Наконец, изыскание материалов, связанных с так называемым самозванчеством на русской почве, вели меня тоже к XVII в., причем, к самому началу его. Этот факт — появление первого «самозванного царя» — мог быть довольно убедительно объяснен. Концентрация колоссальной власти в руках Ивана Грозного и ее антибоярская направленность создавала иллюзию, согласно которой только царь (а первым единодержавцем в истории Руси был именно Иван IV) смог бы защитить крестьян от формирования крепостного рабства. Царь мыслился как некая сила, стоящая над интересами этих классов. Неслучайно самозванцы в великокняжеский (доцарский) период неизвестны или не играли существенной роли в развивавшихся исторических процессах.

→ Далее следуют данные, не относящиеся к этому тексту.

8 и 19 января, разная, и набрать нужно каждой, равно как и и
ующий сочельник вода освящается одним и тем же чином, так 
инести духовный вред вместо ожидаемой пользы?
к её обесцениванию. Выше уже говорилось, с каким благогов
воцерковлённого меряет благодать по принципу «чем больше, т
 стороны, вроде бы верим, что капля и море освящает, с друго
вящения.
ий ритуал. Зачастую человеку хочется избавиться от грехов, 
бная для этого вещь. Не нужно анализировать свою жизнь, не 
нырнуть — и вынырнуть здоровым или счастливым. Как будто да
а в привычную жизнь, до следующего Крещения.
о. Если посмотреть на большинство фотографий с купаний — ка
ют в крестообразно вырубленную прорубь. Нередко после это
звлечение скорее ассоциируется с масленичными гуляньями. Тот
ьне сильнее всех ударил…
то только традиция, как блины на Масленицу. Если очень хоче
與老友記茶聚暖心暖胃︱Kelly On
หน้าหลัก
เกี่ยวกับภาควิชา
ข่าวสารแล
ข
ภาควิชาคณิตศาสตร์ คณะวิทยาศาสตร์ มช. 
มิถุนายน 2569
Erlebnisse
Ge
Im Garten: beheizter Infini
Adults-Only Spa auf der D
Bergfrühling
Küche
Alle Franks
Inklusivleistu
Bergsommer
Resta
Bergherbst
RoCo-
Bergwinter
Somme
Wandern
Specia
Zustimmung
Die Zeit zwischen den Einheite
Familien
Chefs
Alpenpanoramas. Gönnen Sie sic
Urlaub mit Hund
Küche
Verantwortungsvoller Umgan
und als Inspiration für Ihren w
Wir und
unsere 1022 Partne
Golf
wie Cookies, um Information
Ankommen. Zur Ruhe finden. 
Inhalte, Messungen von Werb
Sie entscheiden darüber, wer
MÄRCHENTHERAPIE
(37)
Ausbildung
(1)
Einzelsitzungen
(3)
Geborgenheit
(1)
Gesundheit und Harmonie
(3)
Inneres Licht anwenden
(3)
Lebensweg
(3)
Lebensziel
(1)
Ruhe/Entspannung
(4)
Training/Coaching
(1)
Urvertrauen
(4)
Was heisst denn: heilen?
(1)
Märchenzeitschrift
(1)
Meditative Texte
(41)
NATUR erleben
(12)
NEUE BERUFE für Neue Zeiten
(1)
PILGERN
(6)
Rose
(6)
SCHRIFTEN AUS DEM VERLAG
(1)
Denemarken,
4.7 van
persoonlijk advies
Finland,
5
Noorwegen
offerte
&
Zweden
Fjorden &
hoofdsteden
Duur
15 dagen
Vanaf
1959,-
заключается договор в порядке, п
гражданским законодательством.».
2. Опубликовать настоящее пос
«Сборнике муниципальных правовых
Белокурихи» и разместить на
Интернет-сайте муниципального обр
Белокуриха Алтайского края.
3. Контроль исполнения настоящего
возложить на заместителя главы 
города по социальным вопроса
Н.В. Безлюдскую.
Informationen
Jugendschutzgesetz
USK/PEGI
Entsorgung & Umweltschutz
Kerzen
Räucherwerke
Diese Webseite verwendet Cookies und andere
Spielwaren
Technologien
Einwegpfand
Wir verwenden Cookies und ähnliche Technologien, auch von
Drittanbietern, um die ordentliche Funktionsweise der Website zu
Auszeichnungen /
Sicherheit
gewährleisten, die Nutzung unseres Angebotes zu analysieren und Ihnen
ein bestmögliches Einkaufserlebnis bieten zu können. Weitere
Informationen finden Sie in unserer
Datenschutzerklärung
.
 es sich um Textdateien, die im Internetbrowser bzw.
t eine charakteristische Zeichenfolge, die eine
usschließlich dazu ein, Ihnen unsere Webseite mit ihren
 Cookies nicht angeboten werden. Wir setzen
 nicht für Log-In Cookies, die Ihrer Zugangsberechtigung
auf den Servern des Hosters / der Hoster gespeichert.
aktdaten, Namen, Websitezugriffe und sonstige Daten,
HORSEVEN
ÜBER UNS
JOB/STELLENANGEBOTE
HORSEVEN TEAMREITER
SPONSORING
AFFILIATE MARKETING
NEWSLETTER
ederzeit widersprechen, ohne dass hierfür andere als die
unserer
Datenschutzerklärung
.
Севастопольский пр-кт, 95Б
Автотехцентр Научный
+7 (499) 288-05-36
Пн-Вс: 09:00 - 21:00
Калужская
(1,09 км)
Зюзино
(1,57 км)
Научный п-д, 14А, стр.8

Сравнительные изучения выявляют у ряда европейских народов типологически сходные легенды, в несколько иных конкретных формах и с иной мотивировкой (например, «императорские легенды» у немцев, польские легенды о «спящем войске», венгерские легенды о Матвее Корвине, позже о Петефи и др.). Это давало повод прийти к заключению, что легенды об «избавителях» не исключительная, но существенная и своеобразная черта русского крестьянского мировоззрения.[11]
Все это привело меня к отказу от первоначального плана изучения истории русского фольклора второй половины XIX в. От исторического же взгляда на жизнь, быт и художественное творчество крестьянства я отказаться не мог. Однако необходимость для его объяснения потребовала «возвратиться», «попятиться» в XVII век, все говорило о необходимости понять некоторые явления не только исторически, но и феноменологически. Длительная историческая жизнь каких-то элементов крестьянского мировосприятия и менталитета, лежащих в основе социально-утопических комплексов, которые мне стали открываться, настойчиво требовала необходимости совмещения диахронического и феноменологического методов изучения.

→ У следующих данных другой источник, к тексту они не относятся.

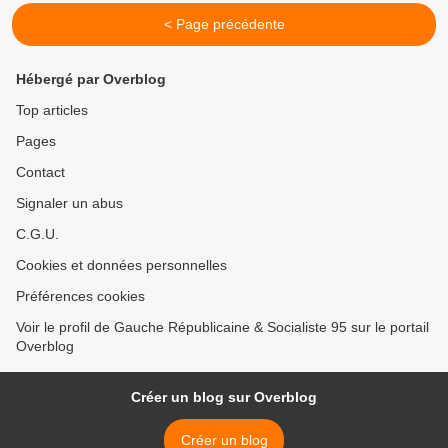
< Page précédente
Hébergé par Overblog
Top articles
Pages
Contact
Signaler un abus
C.G.U.
Cookies et données personnelles
Préférences cookies
Voir le profil de Gauche Républicaine & Socialiste 95 sur le portail
Overblog
Créer un blog sur Overblog
Créer un blog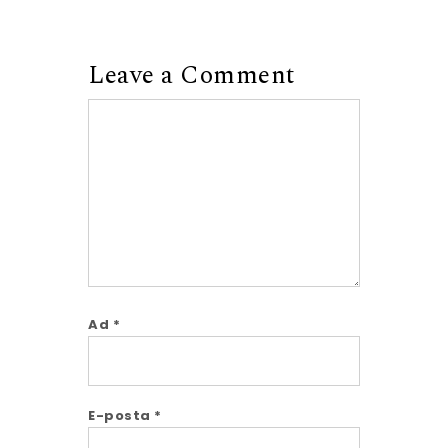
Leave a Comment
Comment
Ad
*
E-posta
*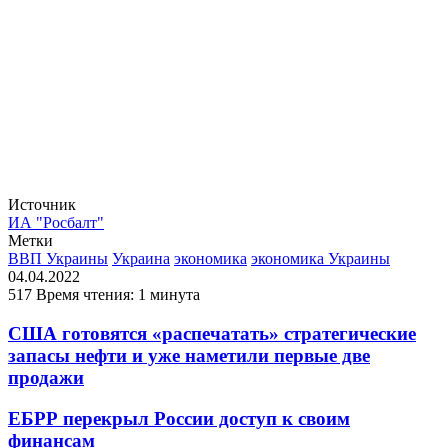
Источник
ИА "Росбалт"
Метки
ВВП Украины
Украина
экономика
экономика Украины
04.04.2022
517
Время чтения: 1 минута
США готовятся «распечатать» стратегические
запасы нефти и уже наметили первые две
продажи
ЕБРР перекрыл России доступ к своим
финансам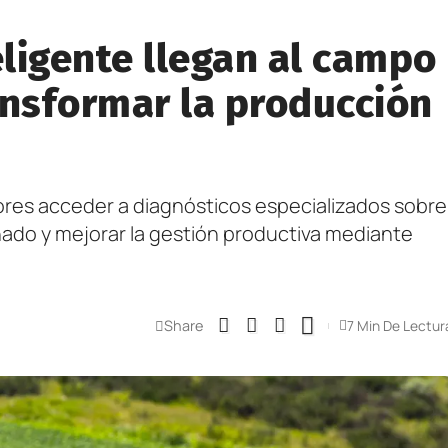
eligente llegan al campo
ansformar la producción
tores acceder a diagnósticos especializados sobre
anado y mejorar la gestión productiva mediante
Share
7 Min De Lectur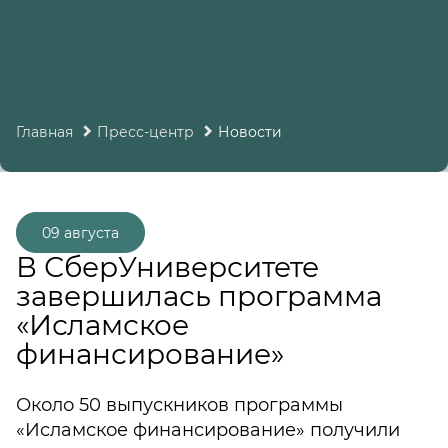
Главная
Пресс-центр
Новости
09 августа
В СберУниверситете
завершилась программа
«Исламское
финансирование»
Около 50 выпускников программы
«Исламское финансирование» получили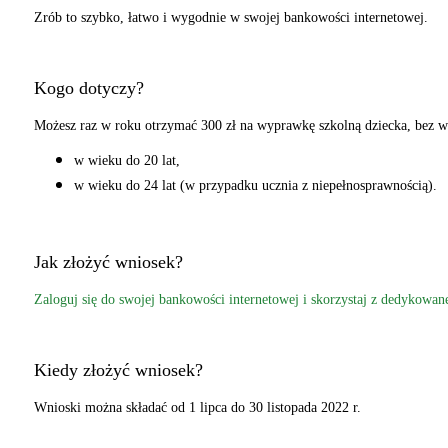
Zrób to szybko, łatwo i wygodnie w swojej bankowości internetowej.
Kogo dotyczy?
Możesz raz w roku otrzymać 300 zł na wyprawkę szkolną dziecka, bez wzg
w wieku do 20 lat,
w wieku do 24 lat (w przypadku ucznia z niepełnosprawnością).
Jak złożyć wniosek?
Zaloguj się do swojej bankowości internetowej i skorzystaj z dedykowa
Kiedy złożyć wniosek?
Wnioski można składać od 1 lipca do 30 listopada 2022 r.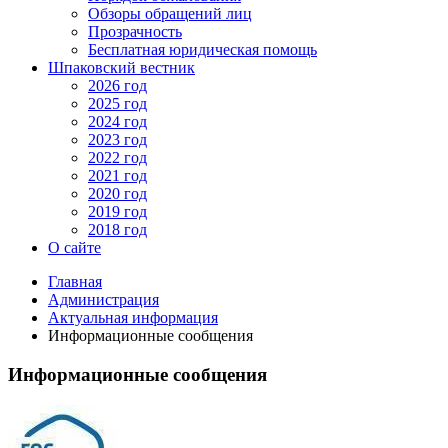
Обзоры обращений лиц
Прозрачность
Бесплатная юридическая помощь
Шпаковский вестник
2026 год
2025 год
2024 год
2023 год
2022 год
2021 год
2020 год
2019 год
2018 год
О сайте
Главная
Администрация
Актуальная информация
Информационные сообщения
Информационные сообщения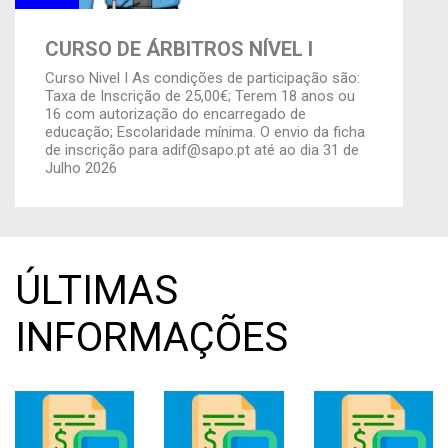
CURSO DE ÁRBITROS NÍVEL I
Curso Nivel I As condições de participação são:
Taxa de Inscrição de 25,00€; Terem 18 anos ou
16 com autorização do encarregado de
educação; Escolaridade mínima. O envio da ficha
de inscrição para adif@sapo.pt até ao dia 31 de
Julho 2026
ÚLTIMAS
INFORMAÇÕES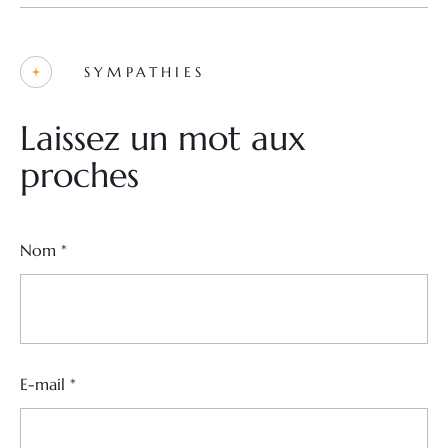
SYMPATHIES
Laissez un mot aux
proches
Nom
*
E-mail
*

Весьма важно было для меня и то, что книга 1967 г. о русских народных социально-утопических легендах задумывалась и писалась в 1960-е годы, т. е. в десятилетие, когда с особенной ясностью обозначился всеобщий (а не только в Советском Союзе) кризис социально-утопических идей, учений и движений. Этот кризис завершал длительный период, отмеченный в истории общественной мысли Европы, Соединенных Штатов и некоторых государств Центральной и Южной Америки повышенной ролью социально-утопических идей. Очень важно было понять, как и почему они неизменно терпят поражение.
Подчеркну, что дело не только в специфической судьбе России. Политические и нравственные проблемы, порожденные террористической сталинской диктатурой, и тоталитарный характер созданного им государства, сочетавшиеся с имперскими амбициями советского правительства, давно уж не вызывали сомнения. Они выявились в 1930-е—1950-е гг. в полной мере, но исторические корни первоначального утопизма русской социал-демократии и раннего большевизма, их природа и шире — судьбы социалистических уравнительных теорий и учений не только в России, но и в других странах — настойчиво требовали исторических разысканий. Таким образом, интерес к истории социально-утопических идей мотивировался как бы двояко — не только академическим интересом проблемы, но и, как говорят, «велением времени».
В известной мере он был порожден тем состоянием общественного сознания в Советском Союзе, которое называют теперь «шестидесятничеством». Этот термин ныне широко употребляется как в публицистике, так и в мемуарах и в научной литературе послесталинского времени. Что касается меня, то я могу назвать себя «шестидесятником» только условно. Я не был диссидентом в политическом смысле этого слова, однако горячо сочувствовал диссидентскому и «правозащитному» движению, как сложному конгломерату форм осмысления тогдашней действительности. Я был в числе тех, кто постоянно читал в кругу друзей «самиздат», т. е. официально запрещенные или по крайней мере неразрешенные политические и экономические трактаты и литературные произведения. «Новый мир» А. Твардовского мы считали «своим» журналом. Мы горячо сочувствовали не только деятельности А. Солженицына и А. Сахарова, великих людей русского сопротивления, но и движению так называемой «молодой поэзии» 1960-х—1970-х гг. и поэтов-певцов 1960-х—1970-х гг. (Б. Окуджава, А. Галич, позже — В. Высоцкий). Политическую деятельность я никогда не считал своим призванием. Мои основные занятия и интересы были связаны с русским фольклором, этнографией, психологией и историей русского крестьянства. История элитарно-нравственного, философского и политического утопизма уже в то время нуждалась в переосмыслении в свете опыта XX в., немыслимо кровавого и в этом своем качестве тоже связанного с благими учениями утопистов, с их стремлением немедленно и безотлагательно воплотить утопические идеи в жизнь.[12]